What driver in the network driver stack fragments the buffers?

Hello.

I have tried / tested this way:
I have VM1 and VM2, both configured with network adapter NAT, an external virtual switch set on VM1 (it’s using the one network adapter available in VM1).

With a test app I made a tcp client send a buffer of 3000 bytes from VM1 to VM2 (in VM lies the tcp server).

In my virtual switch extension (VM1) I have noticed that the packet arrived on ingress was one NB inside one NBL, and the packet size was 3058 bytes (so 58 bytes is the headers), and the IPv4 flag “Don’t Fragment” was set.

Now I wonder:
a) why did the protocol driver not fragment the buffers (and even specified “Don’t Fragment”)?
The NIC is found in the virtual switch extension to be of type “external”.

b) which driver is responsible for fragmenting buffers, the protocol or the miniport driver?

Thanks!

I meant,
“(in VM2 lies the tcp server).”

> a) why did the protocol driver not fragment the buffers (and even specified “Don’t Fragment”)?

The NIC is found in the virtual switch extension to be of type “external”.

As long as NIC supports jumbo frames you can pack 3K of data into a single transmission. Whether it is going to reach the destination without getting fragmented is already another question, and this question will be answered negatively by the very first router that has to fragment a packet - it will send ICMP error, informing the sender that destination cannot be reached without fragmentation. This is how TCP can discover the “minimal MTU size” on the way to destination, and send data in chunks that do not exceed this size, effectively avoiding IP fragmentation.

In your particular case, probably, this is exactly what happens - probably, TCP just “investigates” the situation and tries to discover “minimal MTU size” …

b) which driver is responsible for fragmenting buffers, the protocol or the miniport driver?

Well, IP fragmentation in itself is 100% IP’s (i.e. protocol layer’s) responsibility, and this is what DF bit in IP header refers to. Datalink theoretically may perform its own fragmentation as well, for example, if its MTU is less than 576 bytes (i.e. the minimal MTU size that IP allows, which also happens to coincide with the minimal datagram that IP is required to reassemble). However, this fragmentation has to be totally transparent to the IP - from the IP’s perspective it is going to send and receive 576-byte datagrams…

Try to get yourself Volume 1 (i.e. “Protocols”) of Stevens-Wright classic - I would say that when it comes to TCP/IP protocol suite, this is the most authoritative source of info in existence…

Anton Bassov

Thanks!

I have read today some about MTU path discovery.
As I understand, the DF flag is set, the data is sent, and there could be an ICMP error message “fragmentation needed but don’t-fragment bit set” which might contain the MTU of the interface / router (if tcp, MSS is also checked).

So:
a) if it receives an MTU value (in an ICMP message), it fragments the packet to have size = max that MTU value, again with DF set.
b) if it doesn’t receive an MTU value, it attempts with an arbitrary smaller value, again with DF set.
c) either way, it continues to fail with “fragmentation needed but DF is set”, until it finds a packet size that can pass through.

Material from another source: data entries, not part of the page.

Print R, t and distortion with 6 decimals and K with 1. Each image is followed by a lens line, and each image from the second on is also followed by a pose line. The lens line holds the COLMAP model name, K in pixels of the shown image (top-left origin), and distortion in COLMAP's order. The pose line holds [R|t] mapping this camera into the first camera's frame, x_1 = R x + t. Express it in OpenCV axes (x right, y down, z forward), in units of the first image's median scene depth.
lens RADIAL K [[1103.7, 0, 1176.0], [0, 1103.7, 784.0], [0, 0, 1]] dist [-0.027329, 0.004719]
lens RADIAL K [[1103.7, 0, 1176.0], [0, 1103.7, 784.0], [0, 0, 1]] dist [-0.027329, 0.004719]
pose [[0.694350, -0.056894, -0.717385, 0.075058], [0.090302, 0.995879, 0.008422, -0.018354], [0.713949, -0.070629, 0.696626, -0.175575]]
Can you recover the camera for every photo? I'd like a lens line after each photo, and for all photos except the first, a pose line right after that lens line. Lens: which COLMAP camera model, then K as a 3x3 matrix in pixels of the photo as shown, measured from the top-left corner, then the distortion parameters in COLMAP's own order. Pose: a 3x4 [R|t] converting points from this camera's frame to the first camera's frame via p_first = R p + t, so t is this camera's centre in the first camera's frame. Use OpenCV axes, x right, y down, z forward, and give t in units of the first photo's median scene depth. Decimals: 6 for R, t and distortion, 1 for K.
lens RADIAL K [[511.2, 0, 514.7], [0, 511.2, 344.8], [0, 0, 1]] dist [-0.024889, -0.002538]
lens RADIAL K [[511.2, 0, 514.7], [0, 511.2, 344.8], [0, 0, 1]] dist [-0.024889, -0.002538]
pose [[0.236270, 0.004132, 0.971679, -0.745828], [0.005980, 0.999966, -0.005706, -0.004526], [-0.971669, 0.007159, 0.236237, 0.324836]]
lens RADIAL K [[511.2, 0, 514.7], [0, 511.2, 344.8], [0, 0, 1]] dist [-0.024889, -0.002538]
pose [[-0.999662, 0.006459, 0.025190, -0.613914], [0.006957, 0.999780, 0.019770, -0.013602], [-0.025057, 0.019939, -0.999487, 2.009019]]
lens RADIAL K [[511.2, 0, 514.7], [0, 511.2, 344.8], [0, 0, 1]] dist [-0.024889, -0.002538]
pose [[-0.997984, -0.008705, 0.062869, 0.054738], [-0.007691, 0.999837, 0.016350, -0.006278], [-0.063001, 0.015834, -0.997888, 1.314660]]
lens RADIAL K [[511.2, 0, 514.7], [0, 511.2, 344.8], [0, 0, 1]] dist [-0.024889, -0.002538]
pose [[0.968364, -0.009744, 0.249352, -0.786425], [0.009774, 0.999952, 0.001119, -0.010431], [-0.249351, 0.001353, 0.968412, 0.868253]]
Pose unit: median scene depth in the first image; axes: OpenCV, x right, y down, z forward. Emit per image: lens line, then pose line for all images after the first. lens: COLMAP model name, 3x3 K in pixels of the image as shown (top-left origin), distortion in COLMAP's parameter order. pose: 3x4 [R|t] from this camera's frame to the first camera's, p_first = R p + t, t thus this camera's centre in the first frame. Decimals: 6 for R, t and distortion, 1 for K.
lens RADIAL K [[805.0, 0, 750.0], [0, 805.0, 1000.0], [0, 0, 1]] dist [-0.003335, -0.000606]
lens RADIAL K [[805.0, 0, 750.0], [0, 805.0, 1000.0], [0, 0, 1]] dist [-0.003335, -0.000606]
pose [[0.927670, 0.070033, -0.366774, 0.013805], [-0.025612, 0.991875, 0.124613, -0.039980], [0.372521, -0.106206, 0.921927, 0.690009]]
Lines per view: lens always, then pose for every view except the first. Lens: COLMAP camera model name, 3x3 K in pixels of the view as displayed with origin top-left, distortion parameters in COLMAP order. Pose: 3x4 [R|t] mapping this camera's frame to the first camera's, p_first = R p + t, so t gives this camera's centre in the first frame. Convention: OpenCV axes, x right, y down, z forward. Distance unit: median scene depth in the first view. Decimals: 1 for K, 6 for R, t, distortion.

And this method is used in order to avoid having packets fragmented multiple times, at every router in the path (where each device / router could have a different MTU).

So I understand that, if want to add an encapsulation over IP, I need / must not concern myself with fragmentation, as that is being handled automatically by the other mechanisms. Even if it will fail with ICMP = “fragmentation needed and DF is set”, the protocol driver would fragment the buffers and try again, where in my filter driver they would grow in size, it would reach the interface / router, fail again, where the protocol driver would try with a smaller packet size, my filter driver would make them grow in size, it would reach the interface / router, and now they will pass through.